It's Been A Hard Day's Night

On the Assembly Line
by Virgil Suarez

Cousin Irene worked in the cold of a warehouse
basement in New Jersey, soldering the filaments
to GE lightbulbs. The job required steady hands,
without gloves, bare fingers for sensitivity,
and her hands cramped up eventually, after six
hours or so, but the workday lasted ten or twelve,
in so much cold. This was her life for several
years in America—back home, in Cuba, she'd been
a chicken sexer, a botanist caring for orchids,
a potato peeler, a cigar ring paster, a picker
of papayas—all as a volunteer worker because she
wanted to leave the country. So in Trenton,
Union City, Elizabeth, at least she got paid
for the work she did with her hands, though her
choices continued to be blue-collar work, and she
thanked god for her hands, her reliable hands,
so necessary. She came to the United States
through the Peter Pan Project as a teenager
with the promise of a scholarship to an all-girl
boarding school in Kentucky, which never
materialized—she got as far as New Jersey.
Here, at night, she came home from the factory
and soaked her hands in warm soapy water.
She looked on as her fingers moved, these tendrils
of her once young hands—blessed these ten digits
that rooted her life to so much work and possibility.
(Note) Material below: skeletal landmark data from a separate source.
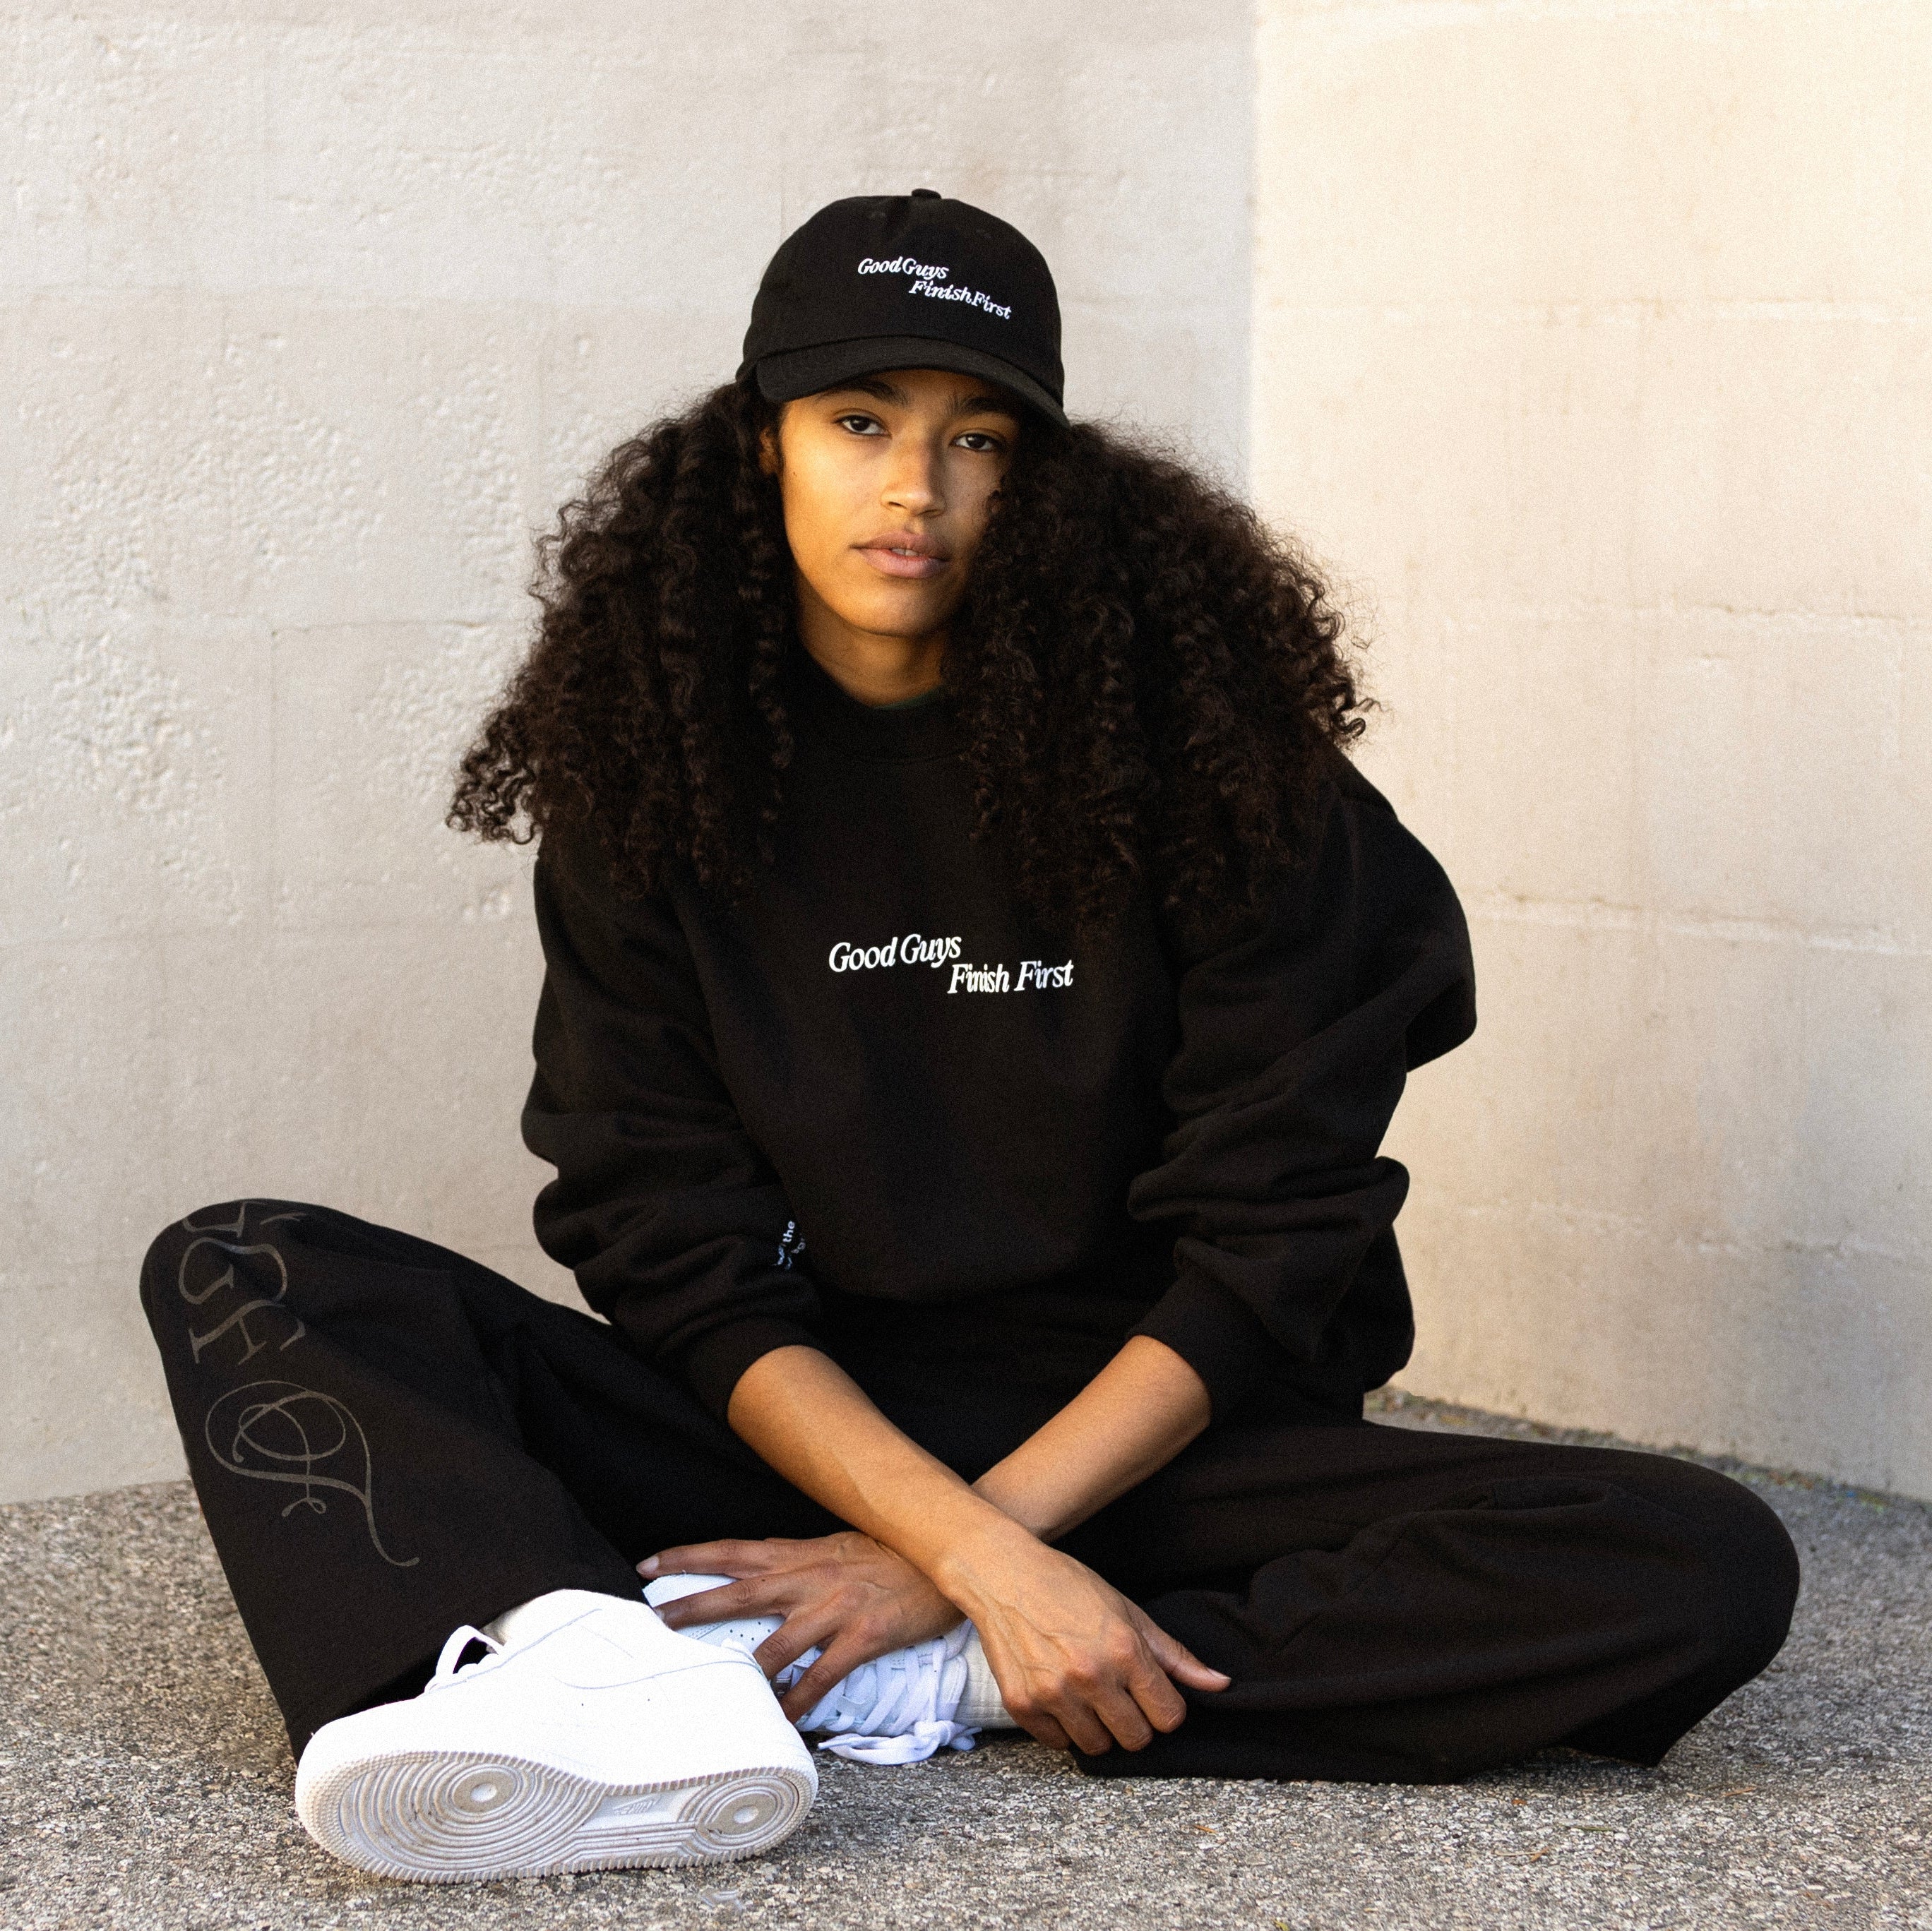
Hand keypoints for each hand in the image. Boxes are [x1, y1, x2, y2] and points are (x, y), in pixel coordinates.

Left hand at [640, 1532, 963, 1722]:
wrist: (947, 1554)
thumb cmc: (892, 1551)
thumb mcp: (840, 1543)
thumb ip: (800, 1556)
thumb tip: (760, 1563)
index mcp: (801, 1552)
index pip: (734, 1550)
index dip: (690, 1557)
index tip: (648, 1566)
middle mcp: (811, 1575)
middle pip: (739, 1591)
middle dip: (693, 1606)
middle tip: (653, 1622)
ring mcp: (837, 1605)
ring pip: (776, 1642)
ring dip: (742, 1669)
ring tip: (711, 1693)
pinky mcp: (865, 1633)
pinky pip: (823, 1674)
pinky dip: (799, 1700)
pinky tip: (781, 1721)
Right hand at [939, 1523, 1229, 1755]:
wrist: (1002, 1574)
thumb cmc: (1068, 1586)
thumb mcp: (1128, 1611)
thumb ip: (1174, 1655)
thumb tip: (1220, 1684)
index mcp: (1124, 1650)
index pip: (1169, 1717)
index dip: (1165, 1707)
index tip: (1151, 1693)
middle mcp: (1090, 1676)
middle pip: (1136, 1739)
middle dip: (1134, 1721)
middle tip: (1118, 1694)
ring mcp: (1054, 1694)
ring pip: (1097, 1747)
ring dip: (1098, 1727)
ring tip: (1087, 1694)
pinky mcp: (1022, 1706)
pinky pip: (1058, 1744)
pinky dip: (1063, 1727)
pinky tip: (1059, 1694)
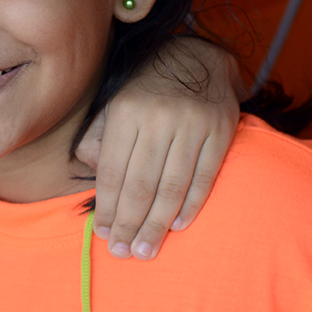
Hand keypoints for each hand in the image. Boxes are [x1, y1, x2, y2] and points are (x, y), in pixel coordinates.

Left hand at [77, 37, 238, 260]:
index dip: (107, 208)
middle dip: (129, 224)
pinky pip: (204, 176)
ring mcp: (192, 123)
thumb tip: (91, 177)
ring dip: (157, 224)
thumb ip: (98, 139)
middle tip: (122, 253)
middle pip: (140, 184)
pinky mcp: (221, 130)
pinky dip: (190, 205)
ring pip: (171, 185)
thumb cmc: (147, 91)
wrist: (198, 58)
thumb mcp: (114, 104)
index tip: (103, 235)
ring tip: (145, 249)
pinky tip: (176, 225)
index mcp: (125, 111)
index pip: (113, 171)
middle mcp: (158, 117)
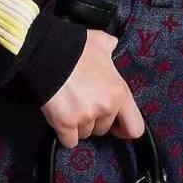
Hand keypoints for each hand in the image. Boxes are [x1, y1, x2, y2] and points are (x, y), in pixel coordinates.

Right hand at [40, 29, 144, 148]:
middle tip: (83, 103)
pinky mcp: (66, 124)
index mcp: (119, 92)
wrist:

  1. I take it you've worked your fingers hard today too. Hope you get some rest.

  2. So beautiful, the words and the photo you selected to accompany them.
    I've always had old hands, letting the sun have its way with them early on and discovering gloves for work too late. They do tell their own story.....

  3. Beautifully written. Bless your hands and heart as well.

  4. A few year back, I heard Virgel Suarez read at the University Of Pittsburgh. The students adored him so. They provided pepsi and pizza to celebrate this significant American poet's tremendous reading. Then, they huddled around him like bees drawn to honey. His kind eyes responded. His gentle heart. He said almost like a good father would, "This is really great pizza. Really good." This brought the students joy. He understood them. All of the unwritten codes within them.